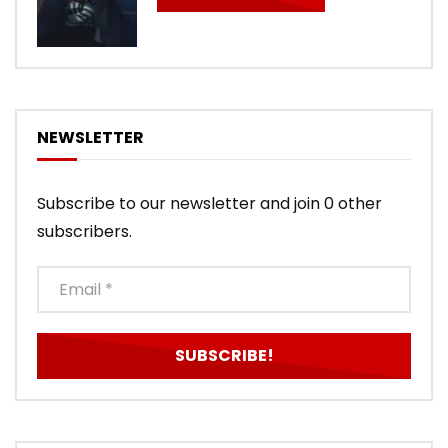
NEWSLETTER
Subscribe to our newsletter and join 0 other
subscribers.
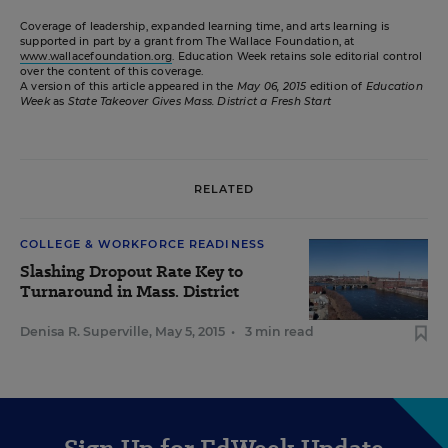
Coverage of leadership, expanded learning time, and arts learning is
supported in part by a grant from The Wallace Foundation, at
www.wallacefoundation.org
. Education Week retains sole editorial control
over the content of this coverage.
A version of this article appeared in the
May 06, 2015
edition of
Education
Week
as
State Takeover Gives Mass. District a Fresh Start
RELATED
COLLEGE & WORKFORCE READINESS
Slashing Dropout Rate Key to
Turnaround in Mass. District
Denisa R. Superville
,
May 5, 2015
•
3 min read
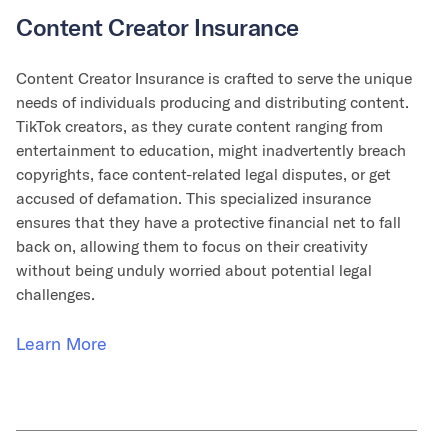
Content Creator Insurance
Content Creator Insurance is crafted to serve the unique
needs of individuals producing and distributing content.
TikTok creators, as they curate content ranging from
entertainment to education, might inadvertently breach
copyrights, face content-related legal disputes, or get
accused of defamation. This specialized insurance
ensures that they have a protective financial net to fall
back on, allowing them to focus on their creativity
without being unduly worried about potential legal
challenges.
Learn More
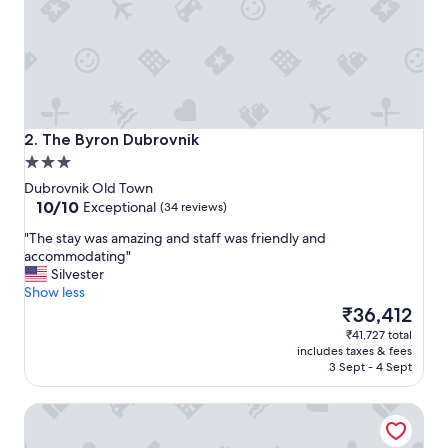
v
e
r
n
i
g
h
t
The Byron Dubrovnik
2. The Byron Dubrovnik
s
3.0
t
star
a
Dubrovnik Old Town
property
10.0
y
10/10
Exceptional
(34 reviews)
out
t
"
"The stay was amazing and staff was friendly and
of
o
T
accommodating"
10,
c
h
Silvester
Exceptional,
a
e
Show less
(34
t
s
The
₹36,412
reviews)
c
t
price
h
₹41,727 total
a
is
a
includes taxes & fees
y
₹36,412
f
3 Sept - 4 Sept
w
l
a
i
SUNce Palace Apartments with free offsite parking
s
g
a
h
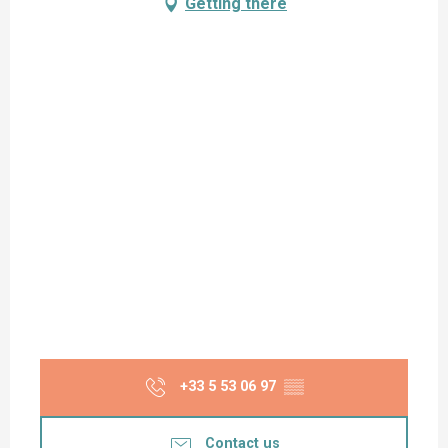
Getting there
+33 5 53 06 97
▒▒
Contact us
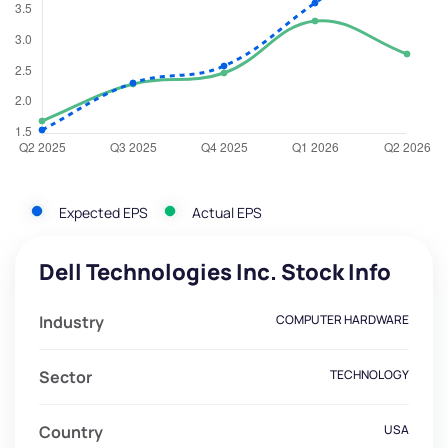
Expected EPS
Actual EPS
Dell Technologies Inc. Stock Info
Industry
COMPUTER HARDWARE
Sector
TECHNOLOGY
Country
USA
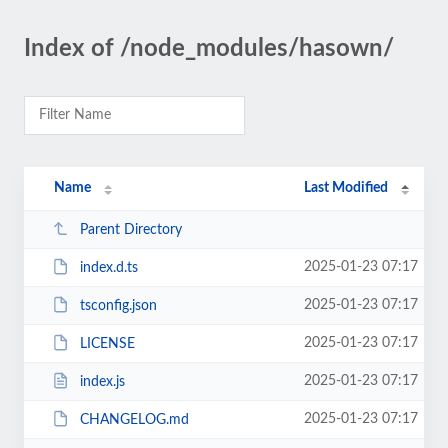
Index of /node_modules/hasown/
Name
Last Modified
Parent Directory
2025-01-23 07:17
index.d.ts
2025-01-23 07:17
tsconfig.json
2025-01-23 07:17
LICENSE
2025-01-23 07:17
index.js
2025-01-23 07:17
CHANGELOG.md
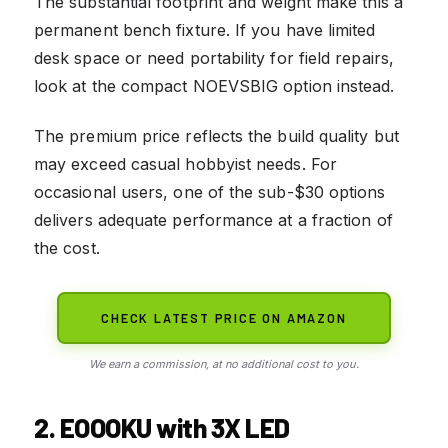
The substantial footprint and weight make this a
permanent bench fixture. If you have limited
desk space or need portability for field repairs,
look at the compact NOEVSBIG option instead.
The premium price reflects the build quality but
may exceed casual hobbyist needs. For
occasional users, one of the sub-$30 options
delivers adequate performance at a fraction of
the cost.
CHECK LATEST PRICE ON AMAZON
We earn a commission, at no additional cost to you.
2. EOOOKU with 3X LED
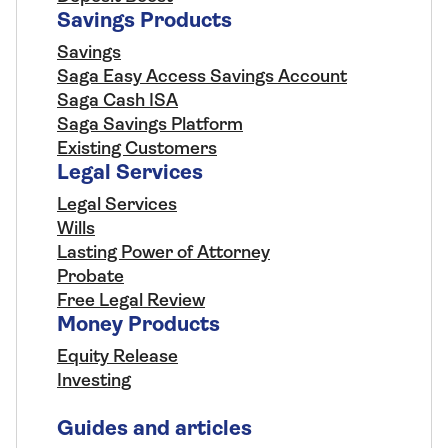
Savings Products
Savings
Saga Easy Access Savings Account
Saga Cash ISA
Saga Savings Platform
Existing Customers
Legal Services
Legal Services
Wills
Lasting Power of Attorney
Probate
Free Legal Review
Money Products
Equity Release
Investing
Guides and articles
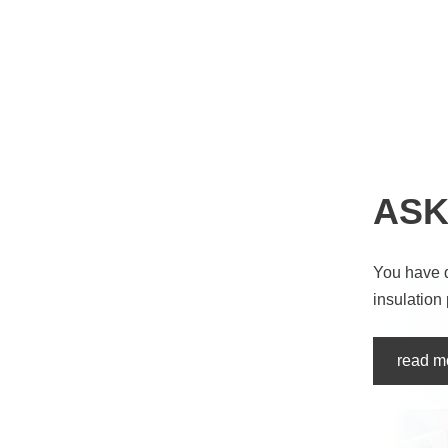
ASK
You have 
insulation
read m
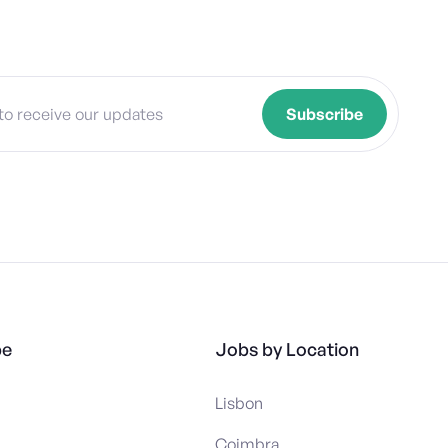
pe
Jobs by Location
Lisbon
Coimbra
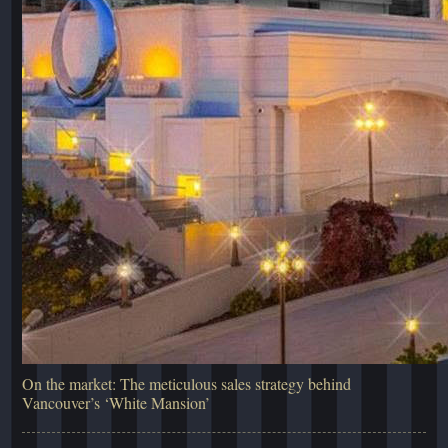
On the market: The meticulous sales strategy behind
Vancouver’s ‘White Mansion’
§
TASK →
Count the lines in the material above that contain the string "have", and give only that number.

WRITTEN RESPONSE →
3